Equity investors can thank the Fed for the recent performance. Their shift to a dovish stance has caused interest rate hike probabilities to plunge. The highest hike probability at any of the next eight meetings is now just 2.2%. Furthermore, the recent Fed minutes suggest that almost all Fed officials are ready to put an end the balance sheet wind down. This would be an interesting turn of events because the Fed’s balance sheet (currently almost $4 trillion) is still massive compared to pre-Great Recession levels (typically less than $1 trillion).
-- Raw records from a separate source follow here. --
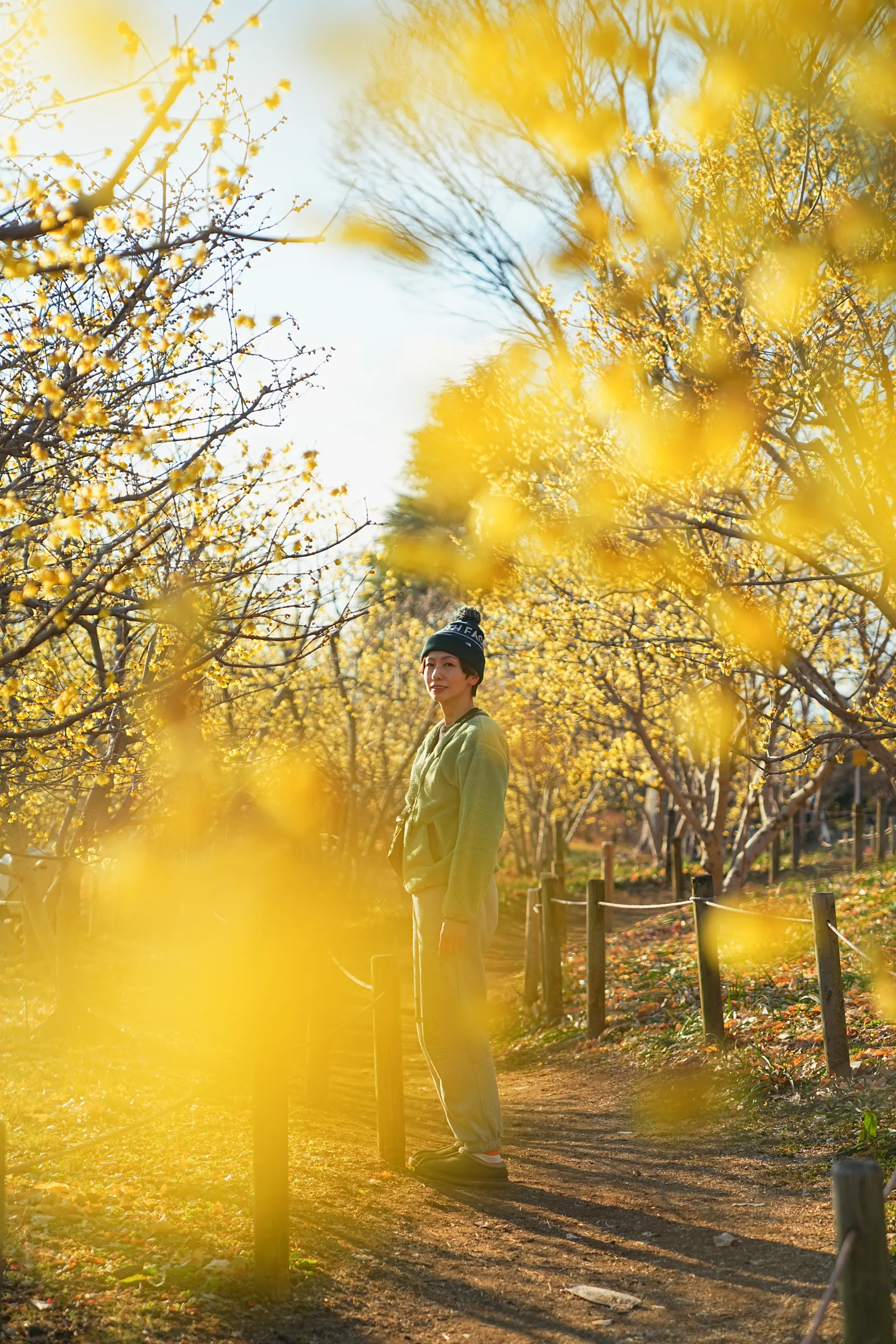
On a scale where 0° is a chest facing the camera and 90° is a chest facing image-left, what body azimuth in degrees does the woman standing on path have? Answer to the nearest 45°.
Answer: approximately 90°

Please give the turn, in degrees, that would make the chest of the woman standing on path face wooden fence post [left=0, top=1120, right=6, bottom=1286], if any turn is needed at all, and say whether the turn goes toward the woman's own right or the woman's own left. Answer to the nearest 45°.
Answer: approximately 45° to the woman's own left

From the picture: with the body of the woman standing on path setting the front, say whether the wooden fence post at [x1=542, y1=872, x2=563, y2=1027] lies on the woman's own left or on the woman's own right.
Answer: on the woman's own right

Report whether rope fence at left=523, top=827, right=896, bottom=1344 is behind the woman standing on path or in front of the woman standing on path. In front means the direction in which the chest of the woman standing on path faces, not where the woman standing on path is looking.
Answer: behind

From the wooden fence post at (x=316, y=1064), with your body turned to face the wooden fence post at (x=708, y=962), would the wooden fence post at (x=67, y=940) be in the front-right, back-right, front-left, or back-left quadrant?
back-left

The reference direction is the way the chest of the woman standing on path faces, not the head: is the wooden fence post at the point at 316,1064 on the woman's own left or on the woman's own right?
on the woman's own right

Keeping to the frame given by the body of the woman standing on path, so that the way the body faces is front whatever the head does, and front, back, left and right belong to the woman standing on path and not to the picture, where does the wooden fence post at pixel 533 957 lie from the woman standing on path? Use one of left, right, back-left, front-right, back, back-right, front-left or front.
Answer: right
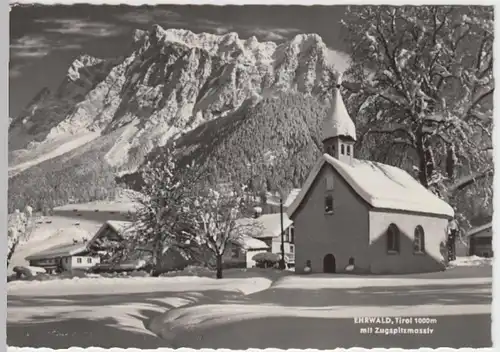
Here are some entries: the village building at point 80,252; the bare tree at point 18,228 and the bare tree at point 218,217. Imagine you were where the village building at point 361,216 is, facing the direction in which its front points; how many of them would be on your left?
0

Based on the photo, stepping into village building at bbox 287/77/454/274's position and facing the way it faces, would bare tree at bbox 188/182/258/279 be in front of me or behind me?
in front

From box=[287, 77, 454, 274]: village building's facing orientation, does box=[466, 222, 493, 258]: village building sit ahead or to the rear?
to the rear

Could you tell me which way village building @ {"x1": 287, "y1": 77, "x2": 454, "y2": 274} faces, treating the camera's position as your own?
facing the viewer and to the left of the viewer

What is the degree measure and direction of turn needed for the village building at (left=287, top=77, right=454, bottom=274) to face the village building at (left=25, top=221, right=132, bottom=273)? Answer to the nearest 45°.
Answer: approximately 45° to its right

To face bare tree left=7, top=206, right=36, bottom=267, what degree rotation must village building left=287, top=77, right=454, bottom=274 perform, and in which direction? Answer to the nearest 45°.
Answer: approximately 45° to its right

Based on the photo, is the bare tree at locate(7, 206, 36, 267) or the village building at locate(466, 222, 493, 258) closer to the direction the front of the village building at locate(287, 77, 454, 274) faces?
the bare tree

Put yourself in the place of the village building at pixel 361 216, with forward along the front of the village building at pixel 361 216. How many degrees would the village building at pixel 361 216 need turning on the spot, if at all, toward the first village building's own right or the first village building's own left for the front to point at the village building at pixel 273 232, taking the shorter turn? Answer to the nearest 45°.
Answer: approximately 45° to the first village building's own right

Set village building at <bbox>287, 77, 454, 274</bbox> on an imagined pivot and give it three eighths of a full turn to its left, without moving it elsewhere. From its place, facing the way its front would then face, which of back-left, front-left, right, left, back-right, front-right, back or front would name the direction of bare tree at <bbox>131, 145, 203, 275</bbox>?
back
The Economic Surprise index has plummeted the last few weeks, moving from -0.20 to -0.513.  This is now the lowest reading in almost two years. The same sectors continue to drag the index down. The Housing and Real Estate Market continues to be in negative territory. This could start to improve now that volatility is cooling and the 30-yr commitment rate is back around 4.00%.  The Retail Sale Sector has continued to struggle with a big surprise to the down side in February. On Thursday, 4th quarter GDP will be released.

There continue to be opportunities in the investment portfolio. Many clients have been focused on selling baskets of securities with little to no spread over Treasuries. While identifying securities with an aggregate breakeven is preferred, we have also been selling securities when the loss can be more than offset by the increase in interest income within the year.